● Source document:
▼

Looking in the GUI, I found a new hidden sshlockout rule that seems to have been added during the upgrade that I did not have on that interface prior to the upgrade.  It was the !sshlockout that matched everything inbound from my LAN net, and going anywhere.  It was before my rules that split the traffic between my WAN2 and WAN1 (work and everything else, respectively).

I ended up keeping the !sshlockout rule, but modified it for a destination of LAN net as well (keep local traffic inbound open).  I don't need the sshlockout enabled, since I have no external login inbound from a WAN interface.

Anyways, this is now working.  I did verify I can fail over and fail back correctly between my tier1 and tier2 gateways.  Apologies that I didn't find this sooner, but I hope this helps anyone else with a multi-WAN setup to get it working post-upgrade.
#5
Quote from: patrick3000 on August 30, 2024, 01:04:49 AM
This recent post may shed some light on this issue: https://forum.opnsense.org/index.php?topic=42552.0.

If WAN cannot ping remote hosts in 24.7, that could explain why gateway monitoring is broken.

For those of you who have 24.7 installed (as noted, I rolled back to 24.1.10 due to this problem), I would suggest manually attempting to ping from each public-facing interface (WAN, WAN2, etc.) to 8.8.8.8 or some other remote host to determine if that's the source of the problem.

Interesting.  That looks like if the WAN link is down, that once it's back up for real, that it can't detect and get things back up.  My situation is a bit different I think.

My setup is two WAN uplinks, say WAN1 and WAN2.  I have two Gateway groups defined, say Group1 and Group2.  Group1 has WAN1 as the Tier 1, WAN2 as Tier 2.  Group2 has WAN2 as Tier 1, WAN1 as Tier 2.  In my firewall rules, I have something like this:

- From anywhere internally to specific destination IP (work): use Group2
- From anywhere internally to anywhere: use Group1

Then if either WAN link fails, it should fail over correctly.

What is broken for me after the upgrade is that first rule refuses to push traffic over WAN2 when both WAN uplinks are running just fine, and reported as Up as well.  It's almost as if the routing metric (where WAN1 is a higher priority) is being applied versus the Gateway group Tiering.  The only way I can get my work traffic onto WAN2 is to disable WAN1 altogether, and then restart my work VPN tunnels to stick on WAN2.  Then I bring WAN1 back online, and we're good until something bounces again.

That setup is what broke after the upgrade.  At one point in time, this exact setup *did* break on 24.1 at one point, and then a subsequent update fixed it.  Then 24.7 came along, and it's completely broken again.
#6
Trying a bump on this since even after the recent 24.7.2 updates, this is still not working.  I don't know if this has something to do with the second WAN uplink having a higher metric or not, but this setup works/worked pre-big upgrade, and still does not.  I really am hesitant to downgrade, since recreating my config if a restore doesn't work seems a bit terrifying to me.

I'm really open to trying any patches, desk builds, command-line hacks, anything, to try and get this working again.  Any help is greatly appreciated.
#7
I just ran into this again, on 24.7.2.  Unbound seemed to stop forwarding DNS requests to my ISP's nameservers (all set by DHCP, nothing manually entered).  It looked like cached entries were all working fine, like google.com, various news websites, etc.  But I noticed when I tried updating an OctoPi instance, that https://github.com failed to resolve.  I checked multiple hosts at home, and then toggled my phone onto cell only, and it resolved fine.  I restarted Unbound DNS on my OPNsense box, and all hosts in my house can now resolve GitHub.

▲

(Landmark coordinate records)
▼

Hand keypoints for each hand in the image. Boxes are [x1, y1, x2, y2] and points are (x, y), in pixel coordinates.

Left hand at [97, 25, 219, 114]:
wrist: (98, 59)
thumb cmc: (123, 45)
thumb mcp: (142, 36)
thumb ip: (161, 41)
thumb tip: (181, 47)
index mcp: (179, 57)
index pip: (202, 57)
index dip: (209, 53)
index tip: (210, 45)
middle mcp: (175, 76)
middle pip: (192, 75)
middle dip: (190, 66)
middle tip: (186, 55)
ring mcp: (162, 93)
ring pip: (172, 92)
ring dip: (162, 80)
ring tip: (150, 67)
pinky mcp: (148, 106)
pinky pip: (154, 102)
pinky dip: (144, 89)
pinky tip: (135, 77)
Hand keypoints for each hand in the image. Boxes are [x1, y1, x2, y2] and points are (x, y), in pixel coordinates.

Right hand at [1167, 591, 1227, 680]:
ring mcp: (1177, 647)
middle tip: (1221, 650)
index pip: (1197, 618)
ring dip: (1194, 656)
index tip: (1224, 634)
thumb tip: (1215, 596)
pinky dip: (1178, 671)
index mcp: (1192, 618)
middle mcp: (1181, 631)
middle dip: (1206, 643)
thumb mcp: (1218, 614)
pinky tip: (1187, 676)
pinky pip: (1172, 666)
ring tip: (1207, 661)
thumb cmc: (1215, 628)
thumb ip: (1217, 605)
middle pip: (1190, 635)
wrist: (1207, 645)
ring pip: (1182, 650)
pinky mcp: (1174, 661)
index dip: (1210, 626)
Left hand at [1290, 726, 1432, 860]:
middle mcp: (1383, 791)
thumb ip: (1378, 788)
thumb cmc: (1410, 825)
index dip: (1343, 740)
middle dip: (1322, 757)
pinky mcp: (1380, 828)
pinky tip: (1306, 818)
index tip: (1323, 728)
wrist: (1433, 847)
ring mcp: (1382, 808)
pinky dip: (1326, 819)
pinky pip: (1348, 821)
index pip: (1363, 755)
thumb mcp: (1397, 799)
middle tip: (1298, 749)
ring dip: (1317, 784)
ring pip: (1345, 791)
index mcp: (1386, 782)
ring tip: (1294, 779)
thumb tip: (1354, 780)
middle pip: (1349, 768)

▲

● Task objective: Reproduce word for word the stretch of the forum thread on multi-WAN gateway failover above, from "Anyways, this is" through "this issue: https://forum.opnsense.org/index.php?topic=42552.0.".

● Result of this exercise:
Anyways, this is now working.  I did verify I can fail over and fail back correctly between my tier1 and tier2 gateways.  Apologies that I didn't find this sooner, but I hope this helps anyone else with a multi-WAN setup to get it working post-upgrade.
#5
Quote from: patrick3000 on August 30, 2024, 01:04:49 AM
This recent post may shed some light on this issue: https://forum.opnsense.org/index.php?topic=42552.0.